Es ist ein mit Bedacht und auch etwas bedächtig gewählter Zeitabstand, für den Hermanis und sein Team sich entscheiden, um ein Musiktheater zu entfachen, das nach Willen seines Komponisten gestern, heute und morgen spielt. Die Zeit ist für ihn eine Kugel, alles läuft gleichzeitig ab, und wir konstruieren nur mühsam ein Kontinuum, das bestenfalls zur notdürftigen Orientierung dient.

Zimmermanns auf vielen Ebenen vorschießende Musik weiß davon. Ihr Schöpfer, Jahrgang 1918, erlebte sein Trauma in Russlands Schützengräben des Zweiten Weltkriegs – es hat ihn verfolgt bis in seinen Freitod 1980. Seine „Soldaten“ sind geprägt von einem antimilitaristischen Impetus aus eigener Erfahrung, den das Salzburger Produktionsteam allzu voreilig als naiv einstuft.

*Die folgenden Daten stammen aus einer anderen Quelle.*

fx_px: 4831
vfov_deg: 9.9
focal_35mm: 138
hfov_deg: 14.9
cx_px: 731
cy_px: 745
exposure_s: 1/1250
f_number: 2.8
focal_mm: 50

Man will aufs Große zielen mit der Riesenbühne, die Geschichte von Marie (mehr als nur einer Namensverwandten von Wozzecks Geliebter) als einer Frau im Käfig erzählen. Bürgerliches Mädchen wird von rigider Moral einerseits und moralfernen Aufstiegsbestrebungen andererseits nicht gerade befriedigt und erliegt in aller Unschuld dem Dauerfeuer des die Bürgerstuben belauernden Militärs, allesamt irgendwie adlige Offiziere, die zu Lenzens Zeiten ehelos bleiben mussten. Sonst könnte ihre Mordlust leiden.

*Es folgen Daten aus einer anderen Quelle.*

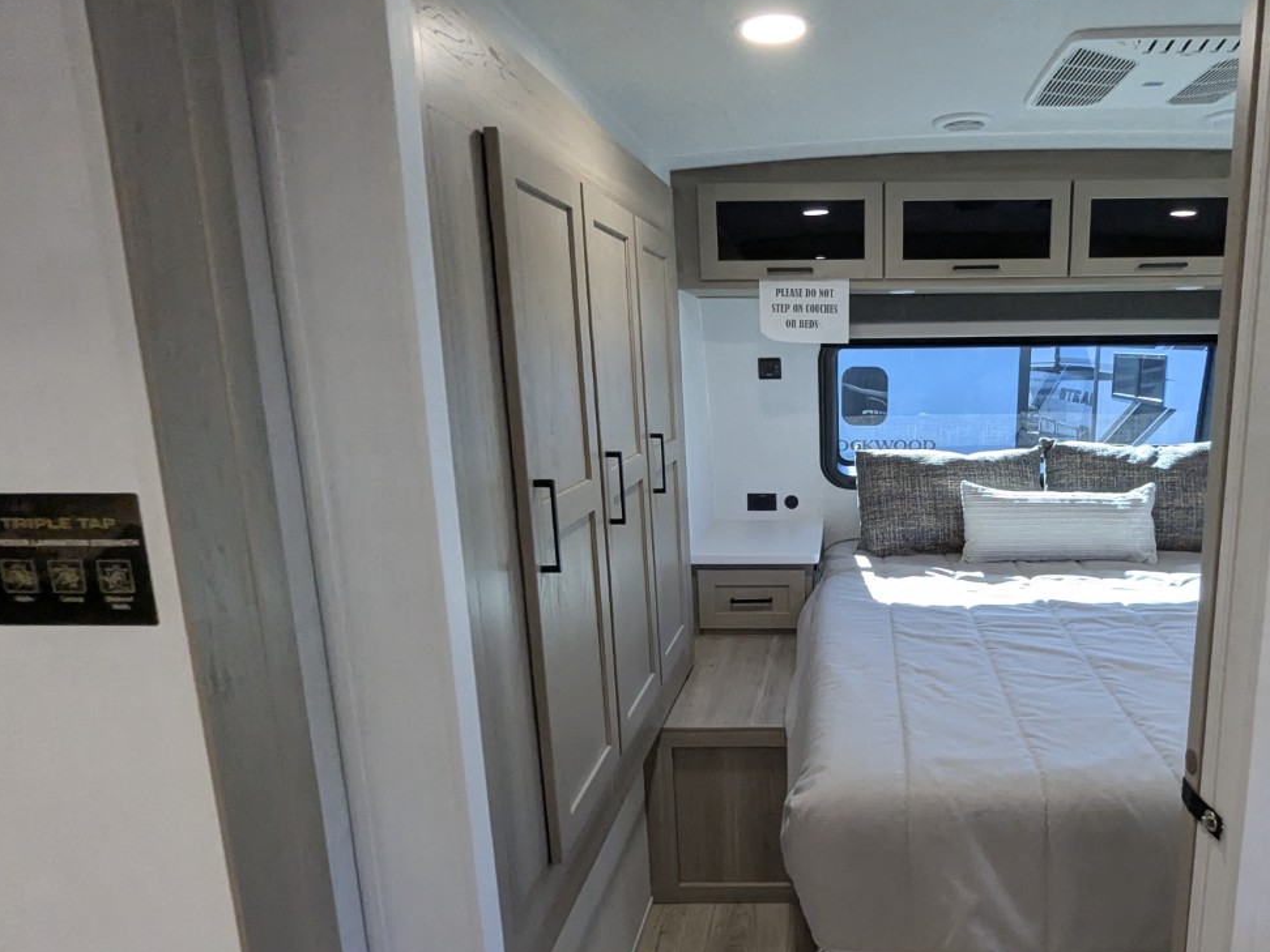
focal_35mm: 23
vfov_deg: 58.6
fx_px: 844
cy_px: 546
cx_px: 843
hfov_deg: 71.8
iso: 262
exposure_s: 1/178
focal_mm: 2.35
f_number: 2.2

Um diese geförderte Verquickung von Sex und Gewalt zu durchbrechen, zumindest für arglose Bürgermädchen, schlug Lenz in einer Textfassung gar vom König bezahlte Amazonen vor. Die Operation am offenen Geschlecht, sie verläuft nicht immer stilsicher. Auch Alvis Hermanis, der Opernneuling, muss sich mit Onanieren und Vergewaltigung auf der Szene herumschlagen. „Er hat das alles sehr geschmackssicher gemacht“, erklärt Pereira, der Intendant, als alles vorbei ist.

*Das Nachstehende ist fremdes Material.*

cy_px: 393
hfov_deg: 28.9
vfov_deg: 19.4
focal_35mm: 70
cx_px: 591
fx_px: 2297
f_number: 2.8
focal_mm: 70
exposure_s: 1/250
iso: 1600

Die Pferde ziehen ihre Bahn, am Zügel geführt, unbeeindruckt von den Orchestergewalten, die um sie herum toben. Ingo Metzmacher entfacht sie mit kaum vorstellbarer Kontrolle: die Schlagzeugbatterien zu beiden Seiten der gigantischen Bühne, die Celesta- und Orgelkaskaden, die Jazzcombo, die in voller Stärke und ganzer Hingabe angetretenen Wiener Philharmoniker. Alles hat sich verschworen für diese vermeintlich unaufführbare Musik mit ihren halsbrecherischen Sprüngen zwischen Sing- und Sprechstimme, die das Porträt einer dumpfen Gesellschaft in hysterischen Männergesängen zeichnen. Die Gewalt ist körperlich spürbar, die Zartheit als bedrohter Sehnsuchtsort aber auch, und es schwebt ein Bach-Choral herein ins Feldlager: „O Welt, ich muss dich lassen.“

Doch ginge es so realistisch zu wie Hermanis’ Bühne glauben machen will, die treffliche Sängerriege unter Anführung der aufopferungsvollen Laura Aikin als Marie hätte keinen ihrer fordernden Töne herausgebracht. Im Stroh, wo sich intensiv gewälzt wird, kann man nicht singen, dabei wird viel zu viel Staub aufgewirbelt. So musste Bast her, der niemanden zum Würgen bringt. Im Detail zeigt sich, dass Hermanis’ Regie überzeugender aussieht, als sie tatsächlich ist. Die Pferde ziehen ihre Bahn, und man sehnt plötzlich die stille Genauigkeit von Michael Hanekes „Das weiße Band“ herbei. „Das Schlimmste in der Oper ist immer noch schön“, sagt Hermanis. Ein Satz, der auch wehtut.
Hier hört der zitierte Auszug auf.